EXERCISE:
Return exactly, and only, the lines from the line containing "926 41 0.48" through the final line of the records below, both included.

(Dataset entries)
BEGIN

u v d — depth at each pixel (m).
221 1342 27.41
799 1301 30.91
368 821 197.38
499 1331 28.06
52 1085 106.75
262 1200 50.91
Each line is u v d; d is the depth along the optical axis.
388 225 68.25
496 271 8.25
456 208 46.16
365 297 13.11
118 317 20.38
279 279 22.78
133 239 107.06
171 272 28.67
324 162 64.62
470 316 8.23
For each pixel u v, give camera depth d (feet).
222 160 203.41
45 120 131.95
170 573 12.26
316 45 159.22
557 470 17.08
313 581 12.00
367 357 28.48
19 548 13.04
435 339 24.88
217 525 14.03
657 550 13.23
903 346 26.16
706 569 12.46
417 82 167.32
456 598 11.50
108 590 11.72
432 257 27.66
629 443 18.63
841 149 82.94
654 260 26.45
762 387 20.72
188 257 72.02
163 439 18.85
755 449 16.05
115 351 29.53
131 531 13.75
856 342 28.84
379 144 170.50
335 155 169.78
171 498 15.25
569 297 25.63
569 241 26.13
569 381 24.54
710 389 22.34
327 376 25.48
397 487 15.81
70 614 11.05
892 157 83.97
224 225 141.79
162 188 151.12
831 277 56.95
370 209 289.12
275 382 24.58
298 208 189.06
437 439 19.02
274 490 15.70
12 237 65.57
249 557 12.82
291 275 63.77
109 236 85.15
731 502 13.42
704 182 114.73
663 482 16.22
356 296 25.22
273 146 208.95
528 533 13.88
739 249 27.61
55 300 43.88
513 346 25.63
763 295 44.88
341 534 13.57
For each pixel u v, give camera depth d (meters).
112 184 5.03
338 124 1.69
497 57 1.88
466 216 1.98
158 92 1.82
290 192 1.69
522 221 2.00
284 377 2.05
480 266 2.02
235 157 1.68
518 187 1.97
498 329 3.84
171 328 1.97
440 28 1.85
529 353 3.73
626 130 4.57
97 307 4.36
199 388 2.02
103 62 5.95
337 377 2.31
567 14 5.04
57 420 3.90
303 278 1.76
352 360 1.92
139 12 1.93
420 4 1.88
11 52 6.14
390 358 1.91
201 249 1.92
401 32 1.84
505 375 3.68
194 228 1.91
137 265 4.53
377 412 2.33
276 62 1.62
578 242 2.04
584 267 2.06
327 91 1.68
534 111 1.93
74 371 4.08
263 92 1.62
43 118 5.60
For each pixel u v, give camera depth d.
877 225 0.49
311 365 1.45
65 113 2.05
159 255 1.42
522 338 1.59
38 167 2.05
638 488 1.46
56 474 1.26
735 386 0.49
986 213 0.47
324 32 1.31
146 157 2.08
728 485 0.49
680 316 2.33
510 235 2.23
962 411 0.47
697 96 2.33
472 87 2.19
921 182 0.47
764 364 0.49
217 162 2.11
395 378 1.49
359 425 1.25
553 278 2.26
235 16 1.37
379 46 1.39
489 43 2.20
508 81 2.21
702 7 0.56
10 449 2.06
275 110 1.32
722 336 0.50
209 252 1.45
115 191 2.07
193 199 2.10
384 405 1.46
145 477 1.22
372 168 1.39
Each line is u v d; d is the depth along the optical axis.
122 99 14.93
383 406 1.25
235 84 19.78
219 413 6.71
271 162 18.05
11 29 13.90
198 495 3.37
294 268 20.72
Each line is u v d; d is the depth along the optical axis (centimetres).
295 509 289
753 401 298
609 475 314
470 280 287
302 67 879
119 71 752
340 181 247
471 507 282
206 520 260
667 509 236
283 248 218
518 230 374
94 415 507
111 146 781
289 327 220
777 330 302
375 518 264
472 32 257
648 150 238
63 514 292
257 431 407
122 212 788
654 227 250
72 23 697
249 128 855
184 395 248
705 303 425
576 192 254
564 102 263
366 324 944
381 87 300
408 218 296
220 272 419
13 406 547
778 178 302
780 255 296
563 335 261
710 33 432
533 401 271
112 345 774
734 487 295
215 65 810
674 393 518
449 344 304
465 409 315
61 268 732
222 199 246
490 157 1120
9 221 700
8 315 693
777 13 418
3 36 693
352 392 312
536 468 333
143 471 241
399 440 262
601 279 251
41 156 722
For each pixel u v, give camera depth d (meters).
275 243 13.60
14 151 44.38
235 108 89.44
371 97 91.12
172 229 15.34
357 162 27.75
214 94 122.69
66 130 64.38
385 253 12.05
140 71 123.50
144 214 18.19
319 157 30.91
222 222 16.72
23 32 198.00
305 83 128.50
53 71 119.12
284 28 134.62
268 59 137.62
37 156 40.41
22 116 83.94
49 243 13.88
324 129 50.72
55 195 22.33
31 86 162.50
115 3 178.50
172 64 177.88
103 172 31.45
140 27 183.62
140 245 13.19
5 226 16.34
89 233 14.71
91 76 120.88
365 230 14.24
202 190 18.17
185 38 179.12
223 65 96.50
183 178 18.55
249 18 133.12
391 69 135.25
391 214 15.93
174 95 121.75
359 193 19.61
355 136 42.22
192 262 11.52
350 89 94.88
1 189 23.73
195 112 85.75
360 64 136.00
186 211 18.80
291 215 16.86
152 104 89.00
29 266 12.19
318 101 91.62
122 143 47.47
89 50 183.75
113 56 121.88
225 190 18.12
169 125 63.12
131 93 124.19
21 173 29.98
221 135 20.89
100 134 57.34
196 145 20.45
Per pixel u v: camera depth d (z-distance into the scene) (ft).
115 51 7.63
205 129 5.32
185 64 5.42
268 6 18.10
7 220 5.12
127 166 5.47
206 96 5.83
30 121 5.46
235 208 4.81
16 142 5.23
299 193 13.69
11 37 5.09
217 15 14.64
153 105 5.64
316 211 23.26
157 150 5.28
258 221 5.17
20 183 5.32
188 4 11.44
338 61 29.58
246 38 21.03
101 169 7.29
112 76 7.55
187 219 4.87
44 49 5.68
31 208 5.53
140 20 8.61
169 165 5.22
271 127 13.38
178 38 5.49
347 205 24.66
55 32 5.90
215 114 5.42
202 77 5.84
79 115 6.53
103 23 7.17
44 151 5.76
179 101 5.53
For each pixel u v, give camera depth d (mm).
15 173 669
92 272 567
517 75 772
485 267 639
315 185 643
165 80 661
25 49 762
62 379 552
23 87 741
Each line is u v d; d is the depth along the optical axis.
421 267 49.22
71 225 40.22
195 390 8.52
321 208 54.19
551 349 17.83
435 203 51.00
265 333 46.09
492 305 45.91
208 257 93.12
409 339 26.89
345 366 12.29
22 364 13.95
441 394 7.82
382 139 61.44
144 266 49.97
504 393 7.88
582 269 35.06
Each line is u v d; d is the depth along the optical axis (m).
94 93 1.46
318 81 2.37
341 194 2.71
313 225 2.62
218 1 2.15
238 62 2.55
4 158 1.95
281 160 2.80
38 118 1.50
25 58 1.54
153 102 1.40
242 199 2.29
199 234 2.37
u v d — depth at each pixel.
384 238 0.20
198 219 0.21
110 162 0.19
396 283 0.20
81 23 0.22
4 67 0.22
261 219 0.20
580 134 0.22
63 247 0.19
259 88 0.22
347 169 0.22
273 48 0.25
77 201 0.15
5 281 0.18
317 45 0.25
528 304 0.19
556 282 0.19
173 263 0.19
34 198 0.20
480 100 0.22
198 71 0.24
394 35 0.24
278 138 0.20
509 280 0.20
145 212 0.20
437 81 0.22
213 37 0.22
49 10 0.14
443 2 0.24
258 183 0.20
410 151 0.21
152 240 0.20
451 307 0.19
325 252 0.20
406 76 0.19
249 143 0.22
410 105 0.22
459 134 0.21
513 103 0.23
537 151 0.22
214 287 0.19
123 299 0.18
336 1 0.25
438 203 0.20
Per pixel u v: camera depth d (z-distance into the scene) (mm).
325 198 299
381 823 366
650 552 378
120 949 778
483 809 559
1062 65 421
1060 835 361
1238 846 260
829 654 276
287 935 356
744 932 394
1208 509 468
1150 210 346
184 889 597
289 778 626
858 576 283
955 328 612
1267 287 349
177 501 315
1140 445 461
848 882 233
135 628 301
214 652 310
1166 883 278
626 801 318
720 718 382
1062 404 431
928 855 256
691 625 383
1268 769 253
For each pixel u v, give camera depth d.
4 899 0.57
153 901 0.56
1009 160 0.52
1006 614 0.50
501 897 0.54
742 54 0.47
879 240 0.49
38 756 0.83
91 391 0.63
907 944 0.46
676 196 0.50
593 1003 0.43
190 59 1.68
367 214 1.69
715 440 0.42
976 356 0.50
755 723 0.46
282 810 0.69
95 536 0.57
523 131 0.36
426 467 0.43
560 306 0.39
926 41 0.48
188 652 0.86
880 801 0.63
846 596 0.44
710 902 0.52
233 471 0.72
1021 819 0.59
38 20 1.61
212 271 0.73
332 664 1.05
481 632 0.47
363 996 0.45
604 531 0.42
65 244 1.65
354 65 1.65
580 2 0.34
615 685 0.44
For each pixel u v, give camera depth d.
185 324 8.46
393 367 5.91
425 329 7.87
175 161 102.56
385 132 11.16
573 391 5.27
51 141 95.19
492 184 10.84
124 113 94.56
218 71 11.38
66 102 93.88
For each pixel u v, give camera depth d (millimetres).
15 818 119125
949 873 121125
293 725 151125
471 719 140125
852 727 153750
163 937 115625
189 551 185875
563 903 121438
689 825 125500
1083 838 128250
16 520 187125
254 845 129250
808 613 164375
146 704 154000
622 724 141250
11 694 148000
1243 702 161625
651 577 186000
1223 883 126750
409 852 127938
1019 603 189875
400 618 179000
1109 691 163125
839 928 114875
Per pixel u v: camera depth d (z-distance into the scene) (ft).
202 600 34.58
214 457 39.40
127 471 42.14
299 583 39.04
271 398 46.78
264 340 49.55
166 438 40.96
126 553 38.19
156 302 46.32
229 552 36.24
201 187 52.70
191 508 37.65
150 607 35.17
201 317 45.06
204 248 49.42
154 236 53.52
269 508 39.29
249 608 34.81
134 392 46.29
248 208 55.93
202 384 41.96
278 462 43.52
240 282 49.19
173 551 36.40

END

ANSWER FOR THIS EXERCISE:
926 41 0.48
188 652 0.86
880 801 0.63
846 596 0.44
710 902 0.52
233 471 0.72
1021 819 0.59
38 20 1.61
212 271 0.73
332 664 1.05
481 632 0.47
363 996 0.45
604 531 0.42
65 244 1.65
354 65 1.65
580 2 0.34
615 685 0.44
For each pixel u v, give camera depth d.
185 324 8.46
393 367 5.91
425 329 7.87
175 161 102.56
385 132 11.16
573 391 5.27
51 141 95.19
492 184 10.84
124 113 94.56
218 71 11.38
66 102 93.88
For each pixel u v, give camera depth d (millimetres).
15 818 119125
949 873 121125
293 725 151125
471 719 140125
852 727 153750
163 937 115625
189 551 185875
563 903 121438
689 825 125500
1083 838 128250
16 520 187125
254 845 129250
808 613 164375
146 704 154000
622 724 141250
11 694 148000
1243 702 161625
651 577 186000
1223 883 126750
409 852 127938
1019 603 189875
400 618 179000
1109 691 163125
839 928 114875
Per pixel u v: camera depth d (z-distance into the scene) (ft).
202 600 34.58
214 457 39.40
127 471 42.14
299 583 39.04
271 398 46.78
264 340 49.55
166 438 40.96
126 553 38.19
156 302 46.32
229 552 36.24
201 187 52.70
191 508 37.65
150 607 35.17
201 317 45.06
204 248 49.42
154 236 53.52
269 508 39.29
249 608 34.81
134 392 46.29
248 208 55.93
202 384 41.96
278 462 43.52
240 282 49.19
173 551 36.40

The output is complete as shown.